Pension crunch looms in the wake of United’s default United Airlines that was allowed last week to renounce its pension liabilities amounting to $9.8 billion, heaping its problems on the overstrained Pension Benefit Guaranty Corp. aggravates the burden put on the government agency that agreed to take on two-thirds of the liabilities, amounting to $6.6 billion. The rest of the debt will not be compensated, meaning that the company’s retirees will have to take a cut in paychecks.

The PBGC is going through tough times now. Its agreement to bail out United may trigger a chain of defaults in the industry as other endangered carriers seek to add the government assistance in paying pension liabilities to the subsidies they already received. At the moment the PBGC has a $23 billion deficit in its single-employer insurance program in contrast to a $10 billion surplus in the late 1990s. This compares to estimates of record $450 billion underfunding in US corporations.
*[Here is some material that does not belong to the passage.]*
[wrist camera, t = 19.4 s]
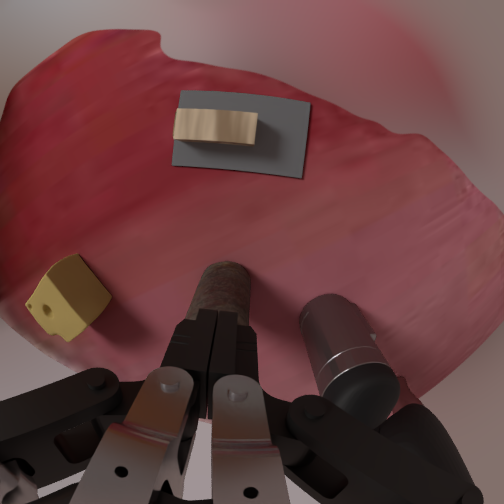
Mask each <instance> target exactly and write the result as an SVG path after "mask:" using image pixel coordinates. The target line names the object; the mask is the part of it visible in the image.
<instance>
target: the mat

Corporate America is now moving away from defined-benefit plans that used to pay out a set monthly amount in retirement and replace them with defined-contribution plans that involve contributions both from the employer and employee. Now the number of Americans covered by defined benefit plans has dropped by a third, going down to 41 million from 60 million. Besides, the stability of retirement benefits is endangered by the possibility that they will be reduced in a corporate merger that is often accompanied by a change in pension plans.

Congress definitely needs to come up with a solution to the problem of companies with surging pension liabilities and reasonable probability of default. By the PBGC’s own estimates, it may soon face $96 billion in possible liabilities, where manufacturing tops the list with $40 billion. Another $33 billion in liabilities looms in airlines, transportation, telecom and utilities. There is a risk that other industries will want to mimic airlines and add to the PBGC’s burden.